Scan the data beneath this task and copy each line that includes "Spring".

> **SUPPLIED ENTRIES**:

* * *

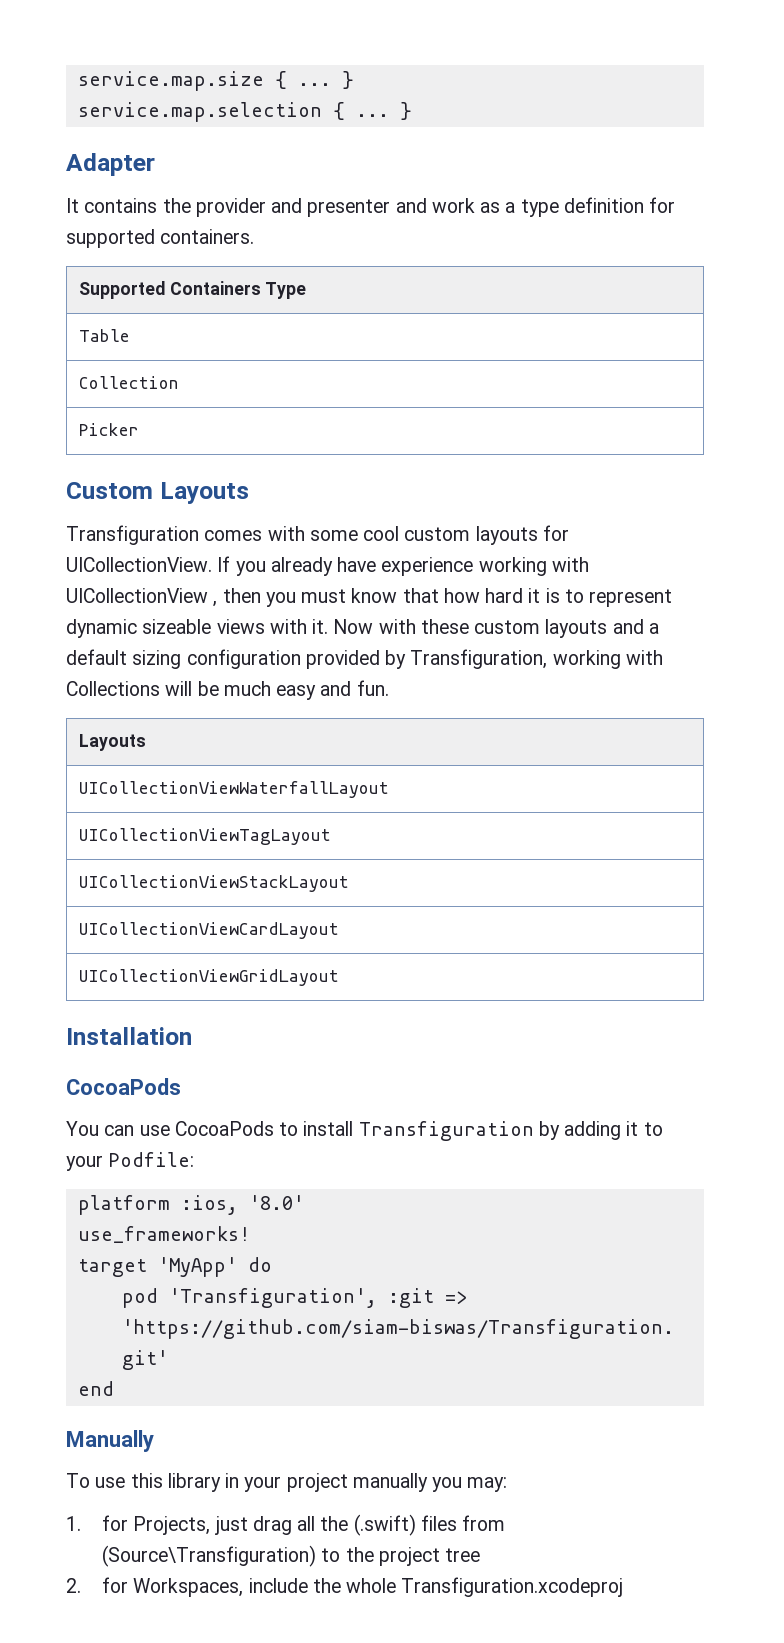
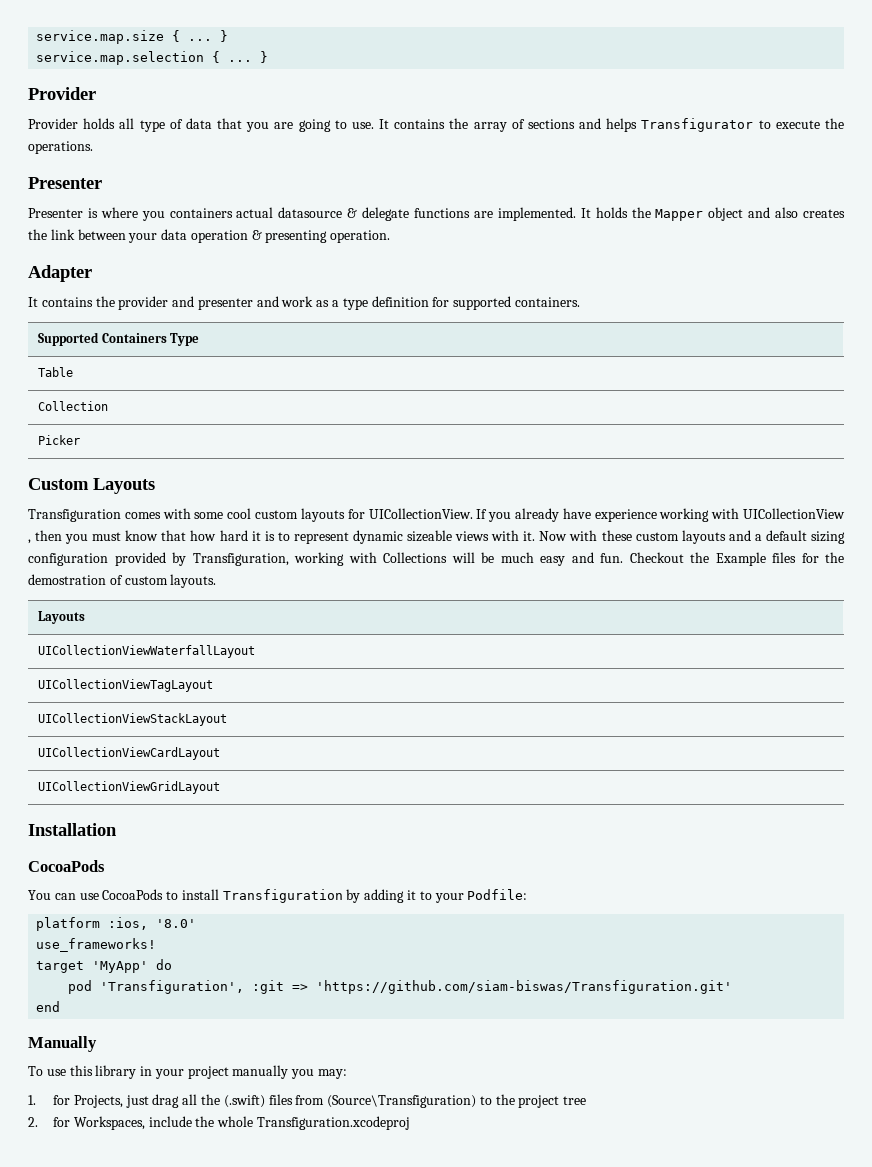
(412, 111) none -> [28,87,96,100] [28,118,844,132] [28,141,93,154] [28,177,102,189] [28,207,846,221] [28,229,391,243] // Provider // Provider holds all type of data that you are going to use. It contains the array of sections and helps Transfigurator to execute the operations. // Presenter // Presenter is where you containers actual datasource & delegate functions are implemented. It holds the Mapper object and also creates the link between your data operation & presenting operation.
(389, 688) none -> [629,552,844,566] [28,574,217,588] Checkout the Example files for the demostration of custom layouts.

* * *

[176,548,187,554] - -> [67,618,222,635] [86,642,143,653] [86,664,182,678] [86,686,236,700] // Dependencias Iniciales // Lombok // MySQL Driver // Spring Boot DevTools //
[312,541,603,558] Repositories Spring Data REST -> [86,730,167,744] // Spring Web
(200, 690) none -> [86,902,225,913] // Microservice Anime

* * *

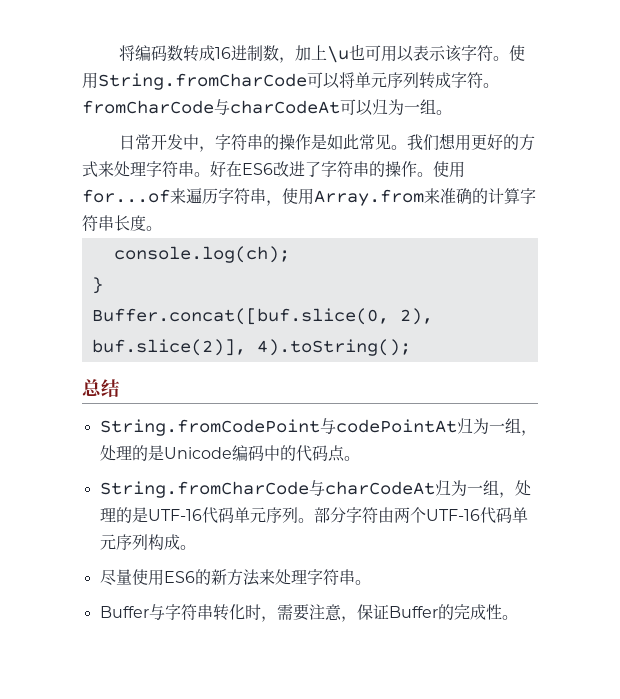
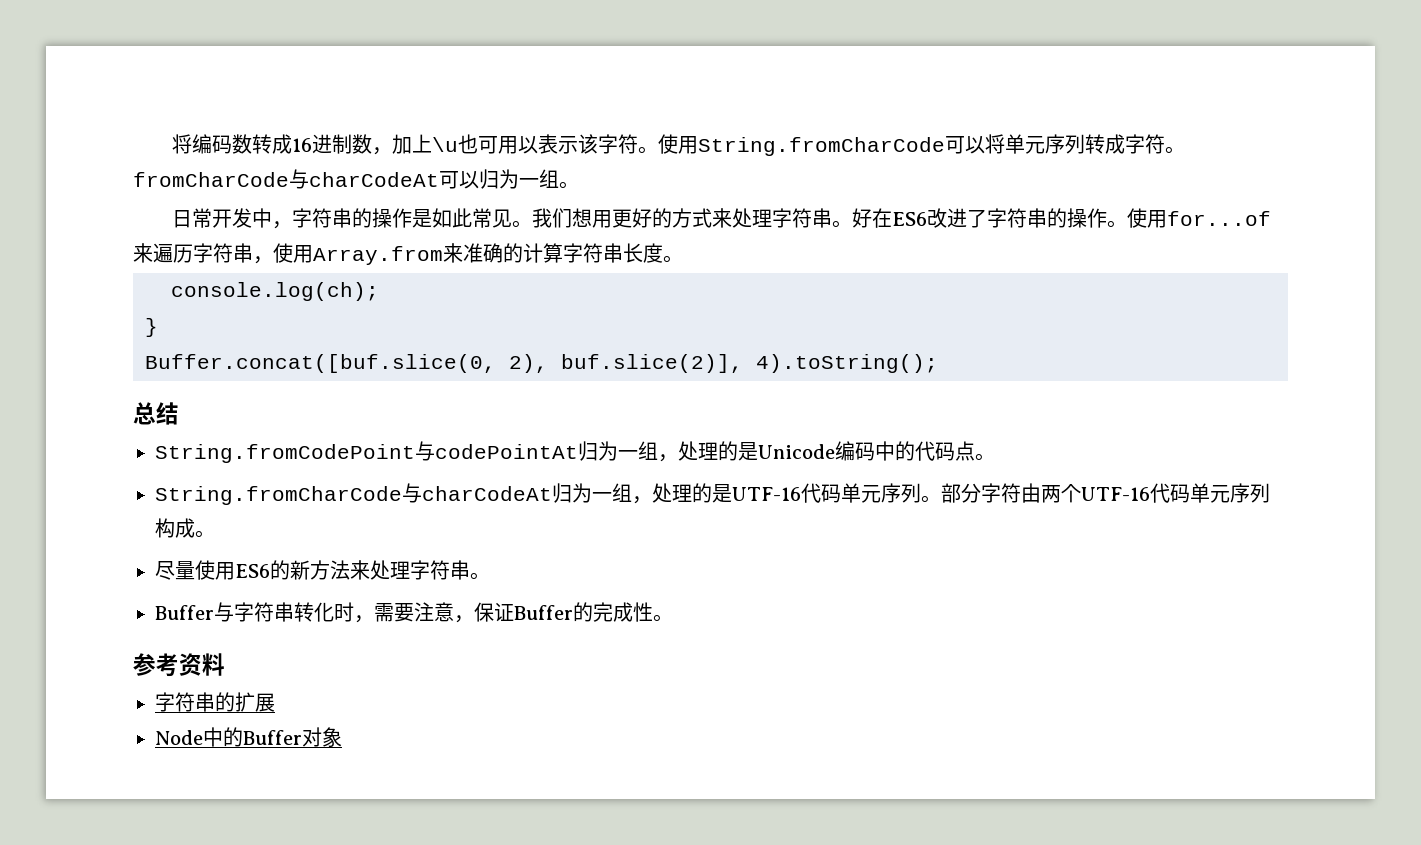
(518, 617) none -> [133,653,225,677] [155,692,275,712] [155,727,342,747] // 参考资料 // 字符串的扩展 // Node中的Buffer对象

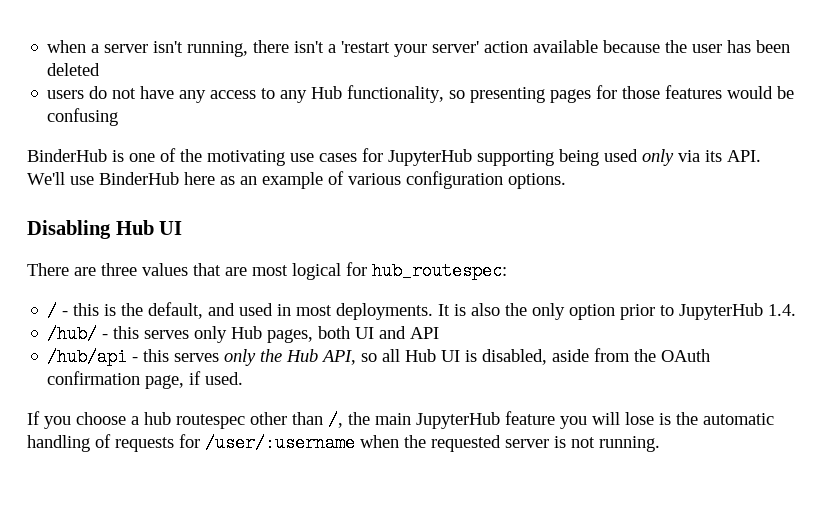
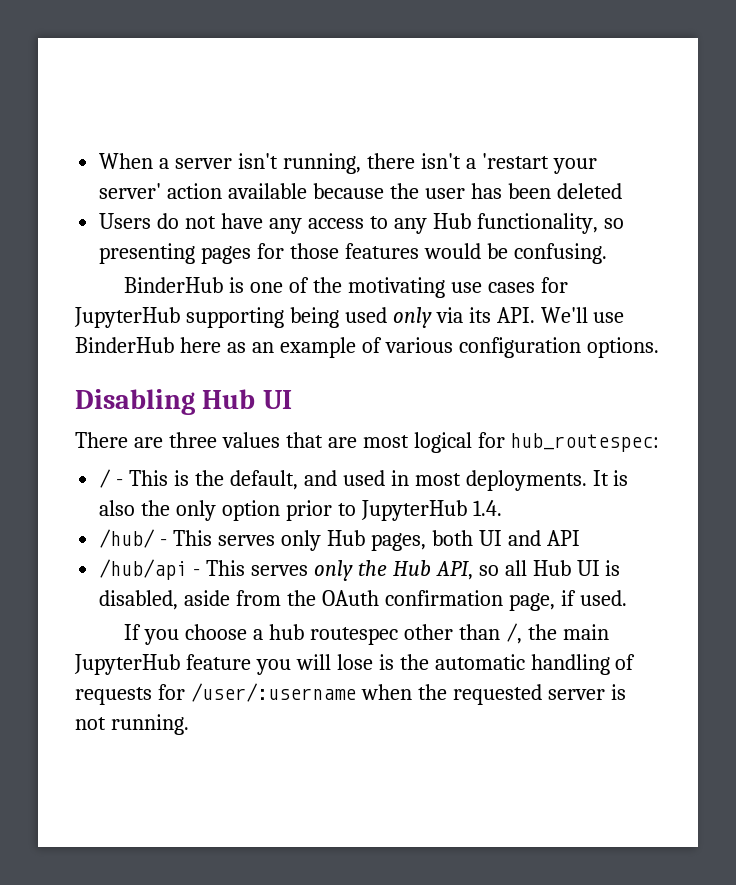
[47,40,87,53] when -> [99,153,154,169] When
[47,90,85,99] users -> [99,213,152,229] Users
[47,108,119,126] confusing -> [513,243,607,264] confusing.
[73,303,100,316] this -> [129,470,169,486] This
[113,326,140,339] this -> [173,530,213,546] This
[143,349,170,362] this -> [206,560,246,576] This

* * *

> **RESPONSE AREA**:
[176,548,187,554] - -> [67,618,222,635] [86,642,143,653] [86,664,182,678] [86,686,236,700] // Dependencias Iniciales // Lombok // MySQL Driver // Spring Boot DevTools //
[312,541,603,558] Repositories Spring Data REST -> [86,730,167,744] // Spring Web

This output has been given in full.